3 Underrated: Blast Corps
This N64 Rareware debut gets criminally overlooked, thanks to a lineup from both Nintendo and Rare themselves which quickly stole the limelight. But after revisiting this chaotic action game, many find that it's a blast to play. And yes, that pun was intended...
The game puts you inside a number of fun and distinct vehicles as you blow up and knock down everything in your path while transporting a nuclear device past buildings and obstructions. With its simple top-down view, no-nonsense action, and Rampage-style appetite for destruction, Blast Corps contains a timeless appeal that's still satisfying to play.
2 Overrated: Sea Of Thieves
The concept of scouring the open seas in a pirate ship as you plundered for treasure sounded so awesome on paper. And Rare was out of the game for so long; surely this project would be epic, right? Not so much...

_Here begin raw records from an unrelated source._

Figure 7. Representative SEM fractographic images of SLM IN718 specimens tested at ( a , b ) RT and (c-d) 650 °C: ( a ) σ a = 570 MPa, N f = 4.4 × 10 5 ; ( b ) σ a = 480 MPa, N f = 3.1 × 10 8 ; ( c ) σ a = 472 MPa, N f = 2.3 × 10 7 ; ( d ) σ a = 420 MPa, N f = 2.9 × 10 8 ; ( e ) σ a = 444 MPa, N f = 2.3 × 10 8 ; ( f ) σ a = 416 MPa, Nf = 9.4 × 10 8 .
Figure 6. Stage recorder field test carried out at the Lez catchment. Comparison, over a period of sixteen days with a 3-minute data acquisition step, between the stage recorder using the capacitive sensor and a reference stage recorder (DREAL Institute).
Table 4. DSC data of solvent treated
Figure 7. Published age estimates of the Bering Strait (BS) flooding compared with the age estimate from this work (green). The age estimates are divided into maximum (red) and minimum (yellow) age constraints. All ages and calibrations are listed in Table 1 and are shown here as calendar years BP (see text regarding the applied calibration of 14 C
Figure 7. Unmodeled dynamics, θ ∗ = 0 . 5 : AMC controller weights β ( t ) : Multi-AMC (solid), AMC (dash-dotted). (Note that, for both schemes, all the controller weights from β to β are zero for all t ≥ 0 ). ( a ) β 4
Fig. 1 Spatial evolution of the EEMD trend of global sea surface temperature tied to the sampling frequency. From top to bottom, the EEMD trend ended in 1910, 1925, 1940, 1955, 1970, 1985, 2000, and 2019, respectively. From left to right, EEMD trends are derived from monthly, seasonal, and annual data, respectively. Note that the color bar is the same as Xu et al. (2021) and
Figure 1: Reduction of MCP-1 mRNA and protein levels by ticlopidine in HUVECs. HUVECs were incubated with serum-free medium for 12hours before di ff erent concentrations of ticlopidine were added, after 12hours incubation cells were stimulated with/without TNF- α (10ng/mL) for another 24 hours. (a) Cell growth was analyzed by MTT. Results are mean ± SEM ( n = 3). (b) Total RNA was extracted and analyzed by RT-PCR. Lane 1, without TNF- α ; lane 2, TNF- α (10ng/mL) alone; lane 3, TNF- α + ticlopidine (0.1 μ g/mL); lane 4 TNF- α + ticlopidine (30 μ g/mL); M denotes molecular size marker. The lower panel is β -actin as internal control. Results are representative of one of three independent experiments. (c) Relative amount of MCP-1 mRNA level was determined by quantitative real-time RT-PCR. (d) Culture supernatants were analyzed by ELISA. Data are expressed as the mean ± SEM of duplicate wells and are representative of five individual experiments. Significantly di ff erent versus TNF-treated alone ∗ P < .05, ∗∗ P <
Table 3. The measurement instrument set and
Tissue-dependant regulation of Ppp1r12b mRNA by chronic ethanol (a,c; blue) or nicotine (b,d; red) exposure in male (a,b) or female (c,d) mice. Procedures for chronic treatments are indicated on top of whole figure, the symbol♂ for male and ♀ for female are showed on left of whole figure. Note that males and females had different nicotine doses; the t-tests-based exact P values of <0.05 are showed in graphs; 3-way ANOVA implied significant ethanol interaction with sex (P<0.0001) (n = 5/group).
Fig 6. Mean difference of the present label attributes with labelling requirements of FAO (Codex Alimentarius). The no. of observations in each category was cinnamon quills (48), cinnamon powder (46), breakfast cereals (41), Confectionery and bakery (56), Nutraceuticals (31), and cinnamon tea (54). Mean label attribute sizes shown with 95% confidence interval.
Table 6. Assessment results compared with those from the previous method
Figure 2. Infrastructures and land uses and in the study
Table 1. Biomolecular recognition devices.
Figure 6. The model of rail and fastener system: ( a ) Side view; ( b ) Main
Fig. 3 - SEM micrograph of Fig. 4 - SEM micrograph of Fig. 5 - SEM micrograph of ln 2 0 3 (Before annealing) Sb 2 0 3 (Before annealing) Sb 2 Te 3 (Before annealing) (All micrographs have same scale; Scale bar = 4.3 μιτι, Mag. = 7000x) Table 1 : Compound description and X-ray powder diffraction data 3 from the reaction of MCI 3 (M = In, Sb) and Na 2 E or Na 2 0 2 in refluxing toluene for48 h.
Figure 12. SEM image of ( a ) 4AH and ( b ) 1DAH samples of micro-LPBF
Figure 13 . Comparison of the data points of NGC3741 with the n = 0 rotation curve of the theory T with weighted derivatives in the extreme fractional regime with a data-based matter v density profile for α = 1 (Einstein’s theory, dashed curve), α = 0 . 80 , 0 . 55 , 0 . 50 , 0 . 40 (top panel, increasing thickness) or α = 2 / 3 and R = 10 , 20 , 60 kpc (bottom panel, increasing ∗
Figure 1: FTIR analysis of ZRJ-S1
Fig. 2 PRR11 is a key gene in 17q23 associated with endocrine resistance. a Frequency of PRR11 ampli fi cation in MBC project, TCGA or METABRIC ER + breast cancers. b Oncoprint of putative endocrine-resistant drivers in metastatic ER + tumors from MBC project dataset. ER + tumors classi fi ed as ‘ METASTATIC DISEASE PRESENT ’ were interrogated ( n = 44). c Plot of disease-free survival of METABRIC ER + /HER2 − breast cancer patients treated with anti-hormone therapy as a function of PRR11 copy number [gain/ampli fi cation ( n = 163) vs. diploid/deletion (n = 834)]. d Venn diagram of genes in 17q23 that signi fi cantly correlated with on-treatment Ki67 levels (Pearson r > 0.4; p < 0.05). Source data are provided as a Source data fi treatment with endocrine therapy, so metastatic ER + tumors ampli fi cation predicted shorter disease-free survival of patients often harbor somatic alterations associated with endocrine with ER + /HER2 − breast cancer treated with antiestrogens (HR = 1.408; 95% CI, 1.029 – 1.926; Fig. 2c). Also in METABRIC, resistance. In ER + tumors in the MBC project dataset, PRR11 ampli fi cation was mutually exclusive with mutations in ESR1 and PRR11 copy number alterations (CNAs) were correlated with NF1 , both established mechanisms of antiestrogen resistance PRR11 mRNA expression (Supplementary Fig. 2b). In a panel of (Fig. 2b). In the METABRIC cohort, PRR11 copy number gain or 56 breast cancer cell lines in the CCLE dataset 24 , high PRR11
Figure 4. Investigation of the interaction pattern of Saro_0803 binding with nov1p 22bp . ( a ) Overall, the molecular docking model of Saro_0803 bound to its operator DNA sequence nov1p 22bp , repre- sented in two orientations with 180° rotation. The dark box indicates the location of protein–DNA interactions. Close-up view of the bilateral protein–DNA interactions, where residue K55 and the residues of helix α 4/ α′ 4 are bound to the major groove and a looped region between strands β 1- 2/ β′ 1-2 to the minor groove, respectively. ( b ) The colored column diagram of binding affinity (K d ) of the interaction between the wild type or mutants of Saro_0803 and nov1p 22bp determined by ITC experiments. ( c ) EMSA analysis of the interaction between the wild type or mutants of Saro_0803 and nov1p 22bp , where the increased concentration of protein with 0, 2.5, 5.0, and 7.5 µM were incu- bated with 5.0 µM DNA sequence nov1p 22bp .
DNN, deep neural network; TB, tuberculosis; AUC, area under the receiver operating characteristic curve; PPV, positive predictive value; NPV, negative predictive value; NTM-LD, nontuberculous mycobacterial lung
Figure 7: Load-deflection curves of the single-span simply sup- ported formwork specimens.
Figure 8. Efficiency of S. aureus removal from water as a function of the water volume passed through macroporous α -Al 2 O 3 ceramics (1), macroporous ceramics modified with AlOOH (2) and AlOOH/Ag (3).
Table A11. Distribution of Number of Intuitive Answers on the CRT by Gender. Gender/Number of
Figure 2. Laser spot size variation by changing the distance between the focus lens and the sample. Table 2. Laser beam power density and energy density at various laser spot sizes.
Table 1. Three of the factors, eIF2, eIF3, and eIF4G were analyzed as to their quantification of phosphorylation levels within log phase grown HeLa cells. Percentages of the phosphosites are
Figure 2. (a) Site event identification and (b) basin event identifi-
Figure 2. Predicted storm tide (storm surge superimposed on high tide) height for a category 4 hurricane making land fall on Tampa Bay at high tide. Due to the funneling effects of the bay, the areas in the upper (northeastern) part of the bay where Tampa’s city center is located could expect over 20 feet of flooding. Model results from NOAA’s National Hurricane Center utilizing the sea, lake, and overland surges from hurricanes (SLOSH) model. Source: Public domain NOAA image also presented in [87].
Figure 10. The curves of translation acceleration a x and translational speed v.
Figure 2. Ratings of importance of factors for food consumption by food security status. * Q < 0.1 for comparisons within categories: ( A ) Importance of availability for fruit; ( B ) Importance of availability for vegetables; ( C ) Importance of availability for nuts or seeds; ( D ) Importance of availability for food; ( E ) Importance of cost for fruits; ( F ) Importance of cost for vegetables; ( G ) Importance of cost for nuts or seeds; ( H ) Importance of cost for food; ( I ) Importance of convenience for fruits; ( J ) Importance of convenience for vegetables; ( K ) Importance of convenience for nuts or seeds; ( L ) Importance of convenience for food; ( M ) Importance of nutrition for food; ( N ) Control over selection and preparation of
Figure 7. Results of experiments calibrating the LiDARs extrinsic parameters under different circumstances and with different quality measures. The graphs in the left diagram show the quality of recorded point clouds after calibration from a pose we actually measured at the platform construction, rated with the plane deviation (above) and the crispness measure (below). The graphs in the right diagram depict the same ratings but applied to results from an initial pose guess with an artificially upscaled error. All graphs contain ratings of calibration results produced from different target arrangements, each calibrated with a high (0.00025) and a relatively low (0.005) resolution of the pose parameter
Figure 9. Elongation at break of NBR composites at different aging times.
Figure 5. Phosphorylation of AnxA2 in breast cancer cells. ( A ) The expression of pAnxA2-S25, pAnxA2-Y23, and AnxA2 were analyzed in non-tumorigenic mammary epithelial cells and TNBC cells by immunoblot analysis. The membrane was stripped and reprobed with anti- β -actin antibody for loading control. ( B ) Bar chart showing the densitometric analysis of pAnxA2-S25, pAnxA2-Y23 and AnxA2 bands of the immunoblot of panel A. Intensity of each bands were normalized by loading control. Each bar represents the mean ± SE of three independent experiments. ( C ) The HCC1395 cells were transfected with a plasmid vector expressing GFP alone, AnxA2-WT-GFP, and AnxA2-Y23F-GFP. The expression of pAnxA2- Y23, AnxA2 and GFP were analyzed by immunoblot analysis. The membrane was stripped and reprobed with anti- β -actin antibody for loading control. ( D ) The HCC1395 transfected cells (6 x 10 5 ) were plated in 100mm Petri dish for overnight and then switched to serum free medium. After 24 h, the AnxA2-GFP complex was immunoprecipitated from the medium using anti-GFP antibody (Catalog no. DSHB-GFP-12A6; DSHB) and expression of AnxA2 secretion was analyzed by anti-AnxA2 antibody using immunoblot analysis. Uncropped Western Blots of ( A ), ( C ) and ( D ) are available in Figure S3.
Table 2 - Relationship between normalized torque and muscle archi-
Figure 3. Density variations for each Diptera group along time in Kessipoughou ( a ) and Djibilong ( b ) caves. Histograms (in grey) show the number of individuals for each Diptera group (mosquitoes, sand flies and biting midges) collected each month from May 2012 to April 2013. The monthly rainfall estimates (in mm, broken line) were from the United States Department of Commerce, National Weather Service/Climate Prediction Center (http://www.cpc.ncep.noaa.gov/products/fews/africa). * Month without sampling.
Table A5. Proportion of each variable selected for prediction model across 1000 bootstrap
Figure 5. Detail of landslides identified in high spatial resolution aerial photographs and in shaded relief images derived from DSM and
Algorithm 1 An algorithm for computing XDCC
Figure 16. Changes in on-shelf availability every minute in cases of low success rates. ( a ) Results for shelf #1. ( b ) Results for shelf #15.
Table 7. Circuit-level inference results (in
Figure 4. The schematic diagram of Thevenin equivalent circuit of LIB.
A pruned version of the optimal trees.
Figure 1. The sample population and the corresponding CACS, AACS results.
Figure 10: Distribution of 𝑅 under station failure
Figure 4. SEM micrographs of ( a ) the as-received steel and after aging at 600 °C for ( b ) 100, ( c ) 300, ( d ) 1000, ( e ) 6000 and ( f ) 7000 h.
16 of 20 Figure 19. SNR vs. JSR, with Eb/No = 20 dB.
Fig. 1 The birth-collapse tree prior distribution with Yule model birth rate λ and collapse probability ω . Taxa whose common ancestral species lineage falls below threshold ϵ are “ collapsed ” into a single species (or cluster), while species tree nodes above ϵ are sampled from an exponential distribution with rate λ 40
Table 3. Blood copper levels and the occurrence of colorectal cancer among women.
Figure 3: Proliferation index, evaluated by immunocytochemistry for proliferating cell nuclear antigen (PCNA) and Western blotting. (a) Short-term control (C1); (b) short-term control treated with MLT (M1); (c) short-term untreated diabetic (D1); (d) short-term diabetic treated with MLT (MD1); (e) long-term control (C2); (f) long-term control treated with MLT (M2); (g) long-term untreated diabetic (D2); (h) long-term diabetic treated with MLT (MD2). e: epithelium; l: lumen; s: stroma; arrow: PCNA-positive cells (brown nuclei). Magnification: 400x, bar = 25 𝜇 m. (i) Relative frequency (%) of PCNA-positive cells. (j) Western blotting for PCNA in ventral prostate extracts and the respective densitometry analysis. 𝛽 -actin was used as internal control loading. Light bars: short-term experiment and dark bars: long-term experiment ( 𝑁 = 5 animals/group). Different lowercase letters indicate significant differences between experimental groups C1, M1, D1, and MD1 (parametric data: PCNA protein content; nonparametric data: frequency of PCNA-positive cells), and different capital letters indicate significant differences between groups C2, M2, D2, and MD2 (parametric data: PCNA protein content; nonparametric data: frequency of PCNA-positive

This cooperative exploration romp has its redeeming qualities — the joy in uncovering treasures and working together with friends. Unfortunately, it's a far cry from what it was hyped to be.
One of the biggest criticisms to Sea of Thieves is that it just feels empty and unfinished. Rare titles are often known to be chock full of action and activities to engage in. And yet, much of this game consists of sailing around, doing cumbersome puzzles, and occasionally fighting enemy ships. The game essentially requires you to play online with others to get any real substance out of it, but it usually feels lacking even then.
1 Underrated: Jet Force Gemini
When it comes to action shooters and Rare, most people think Goldeneye or Perfect Dark, but this charming epic is right up there with those. The only difference is the aforementioned games were regarded as classics, while Jet Force Gemini was relegated to cult status. This isn't too surprising giving its unique, tricky mechanics, but it's still a quality game — on the solo and multiplayer fronts.
Gemini combines shooting and adventure platforming mechanics, while painting the scene with a cool blend of sci-fi and colorful fantasy, along with an enriching soundtrack. The game's main appeal is its action and exploration, but it adds depth with some open-world elements and a variety of unique characters with their own abilities.